• _The task_:
Repeat every line of the listing below exactly, minus the pictures.

Input data START

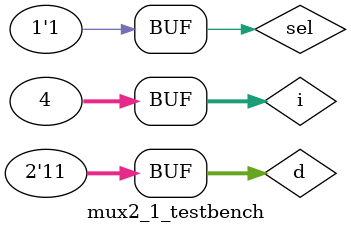
<source format=sv>



`timescale 1ps / 1ps

module mux2_1 (out, d, sel);
  output  logic       out;
  input   logic [1:0] d;
  input   logic       sel;

  logic sel_neg;
  not #50 NOT (sel_neg, sel);

  logic [1:0] tmp;
  and #50 AND1 (tmp[1], d[1], sel);
  and #50 AND0 (tmp[0], d[0], sel_neg);

  or #50 OR (out, tmp[1], tmp[0]);
endmodule

module mux2_1_testbench();
  logic         out;
  logic [1:0]   d;
  logic         sel;

  mux2_1 dut (.out, .d, .sel);

  integer i, j;
  initial begin
    for (i = 0; i < 4; i++) begin
      d = i; sel = 0; #10;
      d = i; sel = 1; #10;
    end
  end
endmodule

</source>
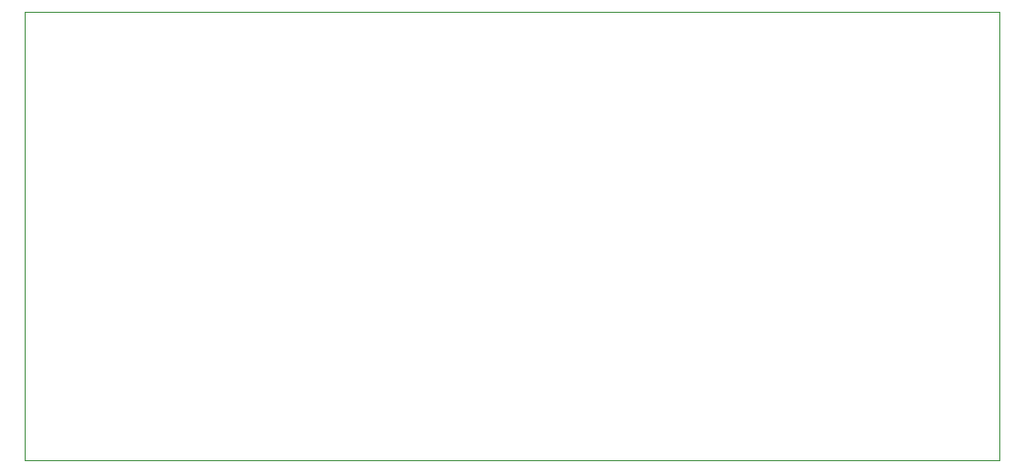
<source format=gko>
G04 Layer_Color=16711935*
%FSLAX42Y42*%
%MOMM*%
G71*
G01*
G75*
%ADD80C,0.10*%
D80*
X2440Y2515D02*
X10800D01*
Y6365D01*
X2440D02*
X10800D01*
X2440Y2515D02*
Y6365D01*
M02*

</source>
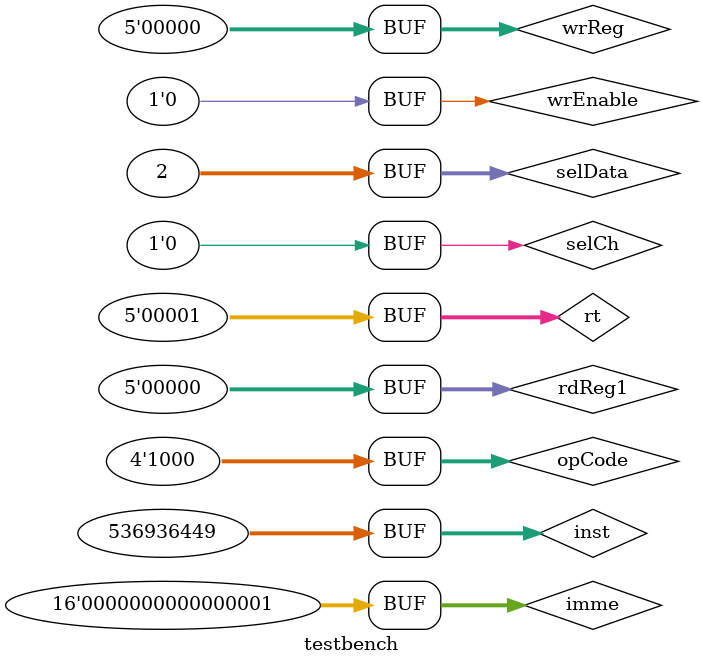
<source format=v>
module testbench;

reg [31:0] inst;
reg [3:0] opCode;
// reg [4:0] rs;
reg [4:0] rt;
reg [15:0] imme;

reg wrEnable;
reg [4:0] wrReg;
reg [4:0] rdReg1;
reg [31:0] selData;
reg selCh;
wire [31:0] result;

project p1(wrEnable, wrReg, rdReg1, imme, opCode, result, selCh, selData);

initial begin

    $monitor("rs_data=2 imme=%b add_result=%b", imme, result);
        selCh = 0;
    #10 inst = 32'b00100000000000010000000000000001;
    //write some value in register 0
    #10 wrEnable = 1;  
	    wrReg = 0;
	    selData = 2;
    #10 wrEnable = 0;
        opCode = inst[31:26];
        rdReg1 = inst[25:21];
        rt = inst[20:16];
        imme = inst[15:0];
end

endmodule
</source>
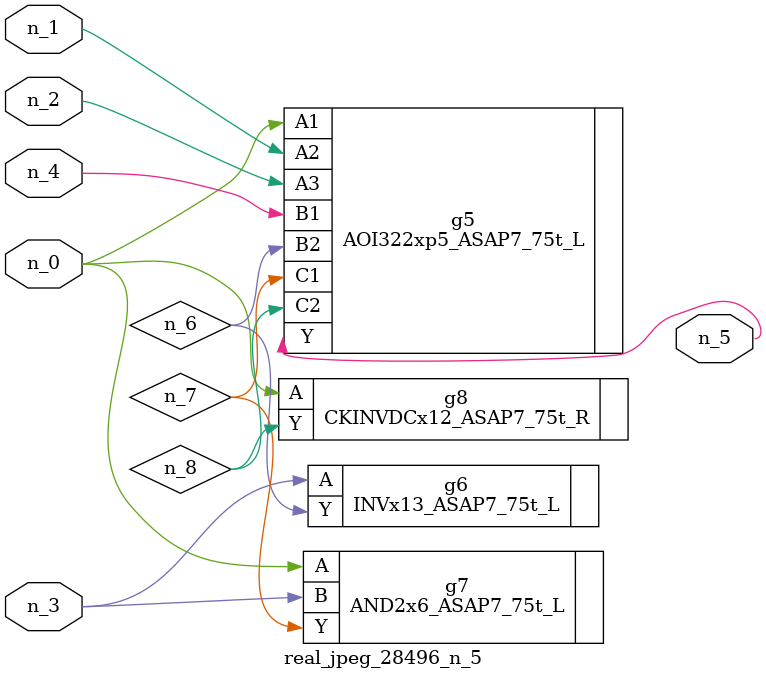
<source format=v>
module real_jpeg_28496_n_5 (n_4, n_0, n_1, n_2, n_3, n_5);

input n_4;
input n_0;
input n_1;
input n_2;
input n_3;

output n_5;

wire n_8;
wire n_6;
wire n_7;

AOI322xp5_ASAP7_75t_L g5 ( 
.A1(n_0),
.A2(n_1),
.A3(n_2),
.B1(n_4),
.B2(n_6),
.C1(n_7),
.C2(n_8),
.Y(n_5)
);

AND2x6_ASAP7_75t_L g7 ( 
.A(n_0),
.B(n_3),
.Y(n_7)
);

CKINVDCx12_ASAP7_75t_R g8 ( 
.A(n_0),
.Y(n_8)
);

INVx13_ASAP7_75t_L g6 ( 
.A(n_3),
.Y(n_6)
);


endmodule
</source>
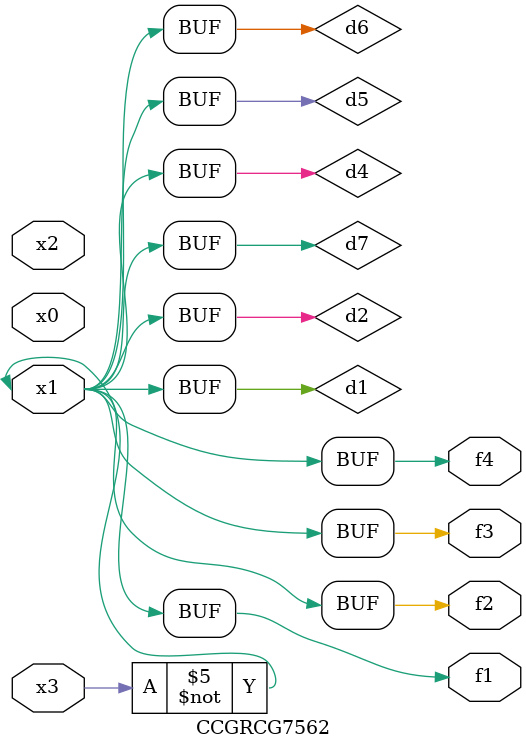
<source format=v>
module CCGRCG7562(
	input x0, x1, x2, x3,
	output f1, f2, f3, f4
);

	wire d1, d2, d3, d4, d5, d6, d7;

	not (d1, x3);
	buf (d2, x1);
	xnor (d3, d1, d2);
	nor (d4, d1);
	buf (d5, d1, d2);
	buf (d6, d4, d5);
	nand (d7, d4);
	assign f1 = d6;
	assign f2 = d7;
	assign f3 = d6;
	assign f4 = d6;
endmodule

</source>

Input data END

• _Completed task_:
<source format=sv>



`timescale 1ps / 1ps

module mux2_1 (out, d, sel);
  output  logic       out;
  input   logic [1:0] d;
  input   logic       sel;

  logic sel_neg;
  not #50 NOT (sel_neg, sel);

  logic [1:0] tmp;
  and #50 AND1 (tmp[1], d[1], sel);
  and #50 AND0 (tmp[0], d[0], sel_neg);

  or #50 OR (out, tmp[1], tmp[0]);
endmodule

module mux2_1_testbench();
  logic         out;
  logic [1:0]   d;
  logic         sel;

  mux2_1 dut (.out, .d, .sel);

  integer i, j;
  initial begin
    for (i = 0; i < 4; i++) begin
      d = i; sel = 0; #10;
      d = i; sel = 1; #10;
    end
  end
endmodule

</source>
<source format=gko>
G04 Layer_Color=16711935*
%FSLAX42Y42*%
%MOMM*%
G71*
G01*
G75*
%ADD80C,0.10*%
D80*
X2440Y2515D02*
X10800D01*
Y6365D01*
X2440D02*
X10800D01*
X2440Y2515D02*
Y6365D01*
M02*

</source>
<source format=v>
module testbench;

reg [31:0] inst;
reg [3:0] opCode;
// reg [4:0] rs;
reg [4:0] rt;
reg [15:0] imme;

reg wrEnable;
reg [4:0] wrReg;
reg [4:0] rdReg1;
reg [31:0] selData;
reg selCh;
wire [31:0] result;

project p1(wrEnable, wrReg, rdReg1, imme, opCode, result, selCh, selData);

initial begin

    $monitor("rs_data=2 imme=%b add_result=%b", imme, result);
        selCh = 0;
    #10 inst = 32'b00100000000000010000000000000001;
    //write some value in register 0
    #10 wrEnable = 1;  
	    wrReg = 0;
	    selData = 2;
    #10 wrEnable = 0;
        opCode = inst[31:26];
        rdReg1 = inst[25:21];
        rt = inst[20:16];
        imme = inst[15:0];
end

endmodule
</source>
<source format=v>
module real_jpeg_28496_n_5 (n_4, n_0, n_1, n_2, n_3, n_5);

input n_4;
input n_0;
input n_1;
input n_2;
input n_3;

output n_5;

wire n_8;
wire n_6;
wire n_7;

AOI322xp5_ASAP7_75t_L g5 ( 
.A1(n_0),
.A2(n_1),
.A3(n_2),
.B1(n_4),
.B2(n_6),
.C1(n_7),
.C2(n_8),
.Y(n_5)
);

AND2x6_ASAP7_75t_L g7 ( 
.A(n_0),
.B(n_3),
.Y(n_7)
);

CKINVDCx12_ASAP7_75t_R g8 ( 
.A(n_0),
.Y(n_8)
);

INVx13_ASAP7_75t_L g6 ( 
.A(n_3),
.Y(n_6)
);


endmodule
</source>
<source format=v>
module CCGRCG7562(
	input x0, x1, x2, x3,
	output f1, f2, f3, f4
);

	wire d1, d2, d3, d4, d5, d6, d7;

	not (d1, x3);
	buf (d2, x1);
	xnor (d3, d1, d2);
	nor (d4, d1);
	buf (d5, d1, d2);
	buf (d6, d4, d5);
	nand (d7, d4);
	assign f1 = d6;
	assign f2 = d7;
	assign f3 = d6;
	assign f4 = d6;
endmodule

</source>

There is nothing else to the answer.